In Georgia, a battle is being waged over immigrant access to Drivers’ Licenses. Recently introduced bill SB67 would restrict licenses to “english-proficient”drivers; not only denying proper licenses to many of the state’s limited english proficient residents, but also discouraging foreign investment in the area.
Georgia is home to one of the fastest growing Korean-American populations in the country, and this bill would be especially detrimental to the Korean- American population, 70% of which is limited english proficient.
Korean car companym Kia is set to open a 2,200 acre manufacturing plant in West Point, Georgia, creating thousands of new jobs for Georgia residents. However, bills like SB67 (or as it has been dubbed, the “Kia go home” bill) discourage investment from foreign businesses, which in turn discourages job creation.
Our partners at GALEO and NAKASEC have spoken out against the bill. Jerry Gonzalez, Executive Director of GALEO, said:
GALEO is proud to have allies in opposition of SB67 within the Asian American community in Georgia and nationally. SB67, the “Kia Go Home!” and “Driving Jobs Away from Georgia” legislation would hurt Georgia’s economic viability in attracting and retaining foreign investment.
Obviously, we would call on Governor Sonny Perdue and House Speaker Glen Richardson to demonstrate leadership to curtail the anti-immigrant legislation and prevent it from moving forward. If SB67 moves forward, the Georgia Legislature will be sending a strong message that foreign investment is not welcome in Georgia.
I would urge our state leadership to take a stand against SB67 for Georgia’s future economic viability.

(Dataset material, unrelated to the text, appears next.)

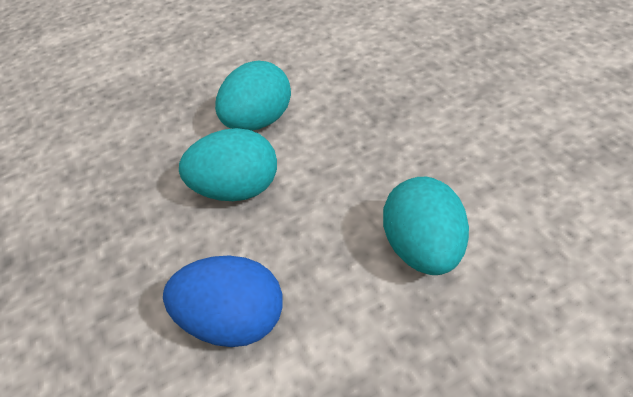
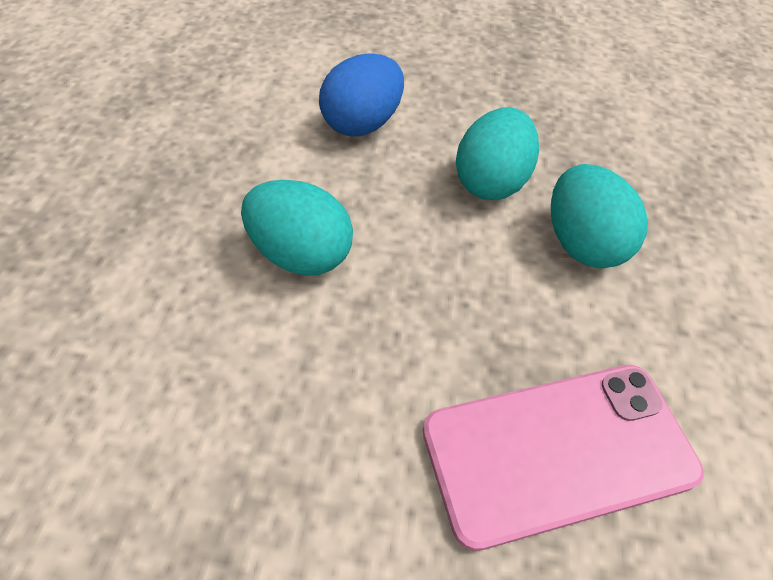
camera: 120 degrees right, 5 degrees up
(410, 76) = (558, 451): none -> pink phone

And Eunsook Lee, the Executive Director of NAKASEC (the National Korean American Service and Education Consortium) wrote directly to Georgia’s governor, Sonny Perdue.
This misguided state bill would create unnecessary barriers for limited English proficient (LEP) individuals from securing driver’s licenses. 75% of adult Korean Americans are LEP and as you may know, Georgia is home to one of the fastest growing Korean American populations. Between 2000 and 2007, the Korean American population increased from 28,745 to 42,760, representing a significant 49% increase.

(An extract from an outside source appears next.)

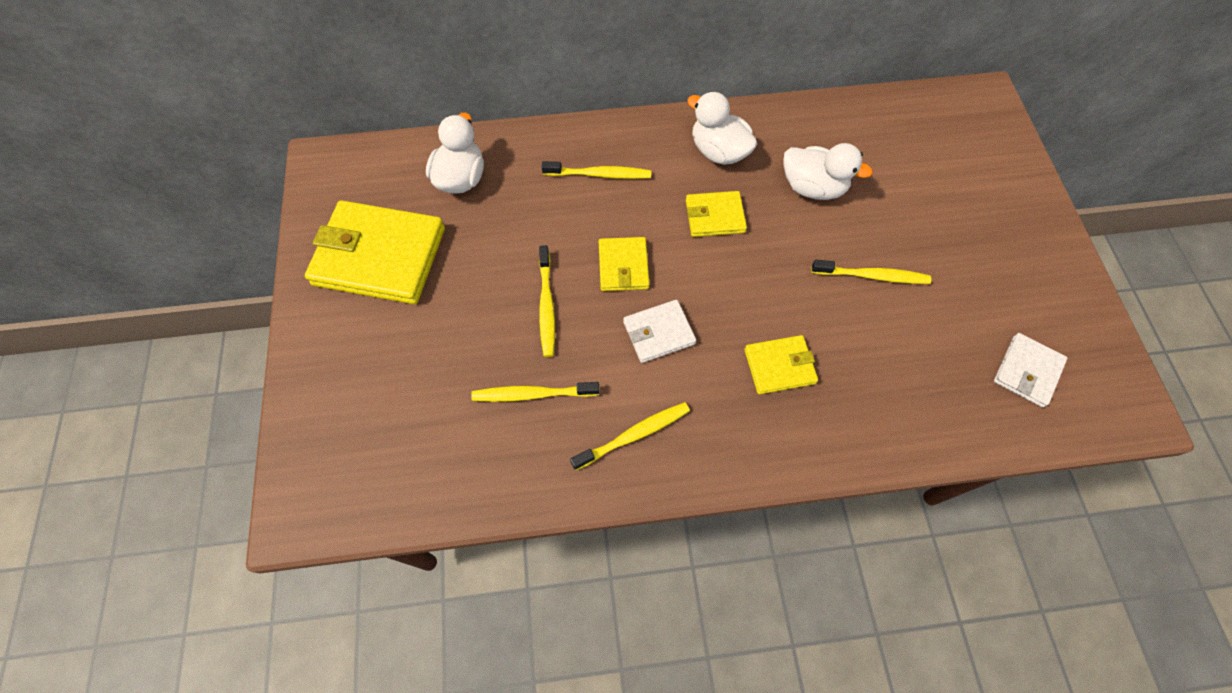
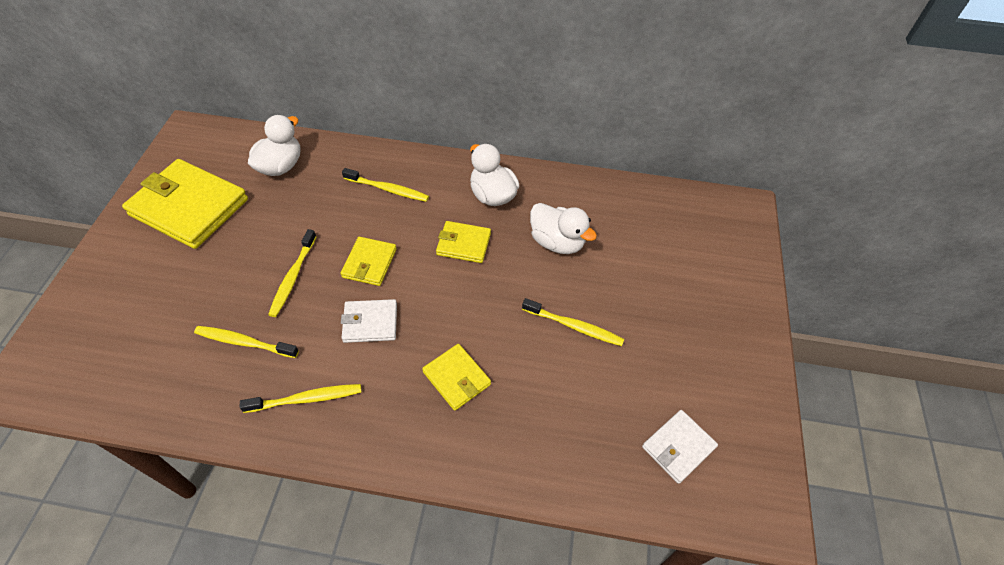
camera: 15 degrees right, 10 degrees down
(779, 366) = (456, 378): yellow wallet -> yellow wallet turned 45 degrees clockwise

SB67 targets immigrants who contribute to the economic engine of this country and hinders their ability to obtain Driver’s License. The ability for immigrants to possess Driver’s License would allow for motor vehicles to be properly registered and operated in a safe manner, which benefit all Georgians.
What our country needs during this period of great economic crisis are measures that enable and strengthen contributions from all those who are ready to work in the best interest of our country. Unfortunately, SB67 sends an unwelcoming message to all individuals and corporations that are willing to invest in Georgia.
FIRM stands with our partners at GALEO and NAKASEC in opposing this harmful piece of legislation. We must encourage and welcome everyone who wants to parcitipate in and contribute to our economic recovery. The selfish politics of individual gain are what got us into this crisis and we must learn to work together, for the good of everyone, if we have a shot at getting ourselves out of it.